**ABOUT THIS TASK**
Continue the essay on why Philadelphia isn't Detroit, starting right after its final sentence.
━━ DOCUMENT SEGMENT ━━
Why Philadelphia Ain’t Detroit

In a recent article in The Philadelphia InquirerFailure to Adapt, Joel Naroff cautions how Philadelphia could succumb to a collapse similar to Detroit due to the trends of population loss in both cities and the overall cost of city services, and then proposes to “clear cut” areas of the City to pave the way for profitable redevelopment. There are so many problems with this argument that I am not sure where to begin, but let’s start with the logic of the suggestion itself: “Areas should be totally depopulated and the land banked. If large tracts of land can be amassed, commercial and industrial business can be attracted.”

This just doesn’t compute. If the goal is to not be Detroit and shrink our infrastructure to match our population, then for a “clear cut” to save money we will have to acquire the property and abandon it—cutting the cost of services like transit, police, garbage collection etc. The economics of suggesting that the City buy big tracts of land, demolish everything on it, stop providing services and then sell or lease it to companies “looking for urban locations” at a presumably lower cost than market (otherwise why do it) is laughable. Redeveloping those clear cuts will then require massive investment and huge expense for the first tenant to move in, and in the interim, the super blight created by a landbanked “clear cut” unsupported by City services will hardly help grow the City’s population.
━━━
━━ INFORMATION SHOWN ━━
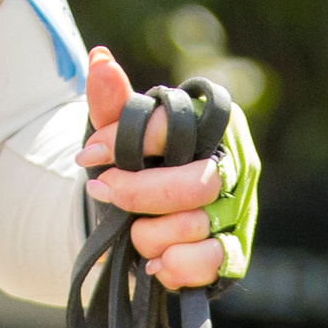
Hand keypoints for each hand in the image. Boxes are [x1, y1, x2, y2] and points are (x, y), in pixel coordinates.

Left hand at [77, 49, 258, 291]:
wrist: (141, 216)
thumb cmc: (136, 165)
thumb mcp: (118, 132)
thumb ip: (110, 102)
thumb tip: (100, 60)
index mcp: (215, 122)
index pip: (174, 126)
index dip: (125, 143)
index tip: (88, 156)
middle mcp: (237, 164)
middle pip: (196, 185)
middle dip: (139, 195)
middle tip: (104, 193)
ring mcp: (240, 209)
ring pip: (196, 226)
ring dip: (148, 235)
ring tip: (132, 233)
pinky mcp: (236, 250)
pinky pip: (212, 262)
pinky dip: (177, 266)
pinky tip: (153, 264)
━━━
**TASK RESPONSE**
Cities across the country, including Philadelphia, have tried versions of this before and the costs are always much greater than the benefits. Mr. Naroff bemoans the “human cost,” but that misses the point entirely. The biggest asset a City has is the social capital formed by the people who live and work in its neighborhoods. Cities are desirable precisely because of the people, because of the arts, because of the parks, because of the different cultures, because of the communities that grow and evolve over time. Decades of urban history has repeatedly demonstrated that destroying neighborhoods to save them does not work.

Instead, Philadelphia needs to continue to build on its strengths. Philadelphia is not Detroit. While it is true that Philadelphia experienced a population loss for decades, Philadelphia is more than twice as densely populated as Detroit, the City’s population has increased over the past ten years, with the third largest residential downtown in the country. Most importantly, unlike Detroit’s isolated, one industry location, Philadelphia’s diverse multi-dimensional economy sits at the heart of one of the most dynamic and growing regional economies in the world. Almost 50 million people live in the Northeast corridor between Boston and Washington DC today (with another 20 million projected by 2050) producing 20% of the entire U.S. GDP. And Philadelphia’s oversized infrastructure means that the City can accommodate population growth much more easily and at lower cost than other cities in the region.

While Philadelphia does face its own struggles such as the business privilege tax and the public school system, and there is a true blight problem in the City, we most certainly ain’t Detroit. Let’s focus on how to continue Philadelphia’s recent success instead of using tired arguments of how we must destroy the City to save it.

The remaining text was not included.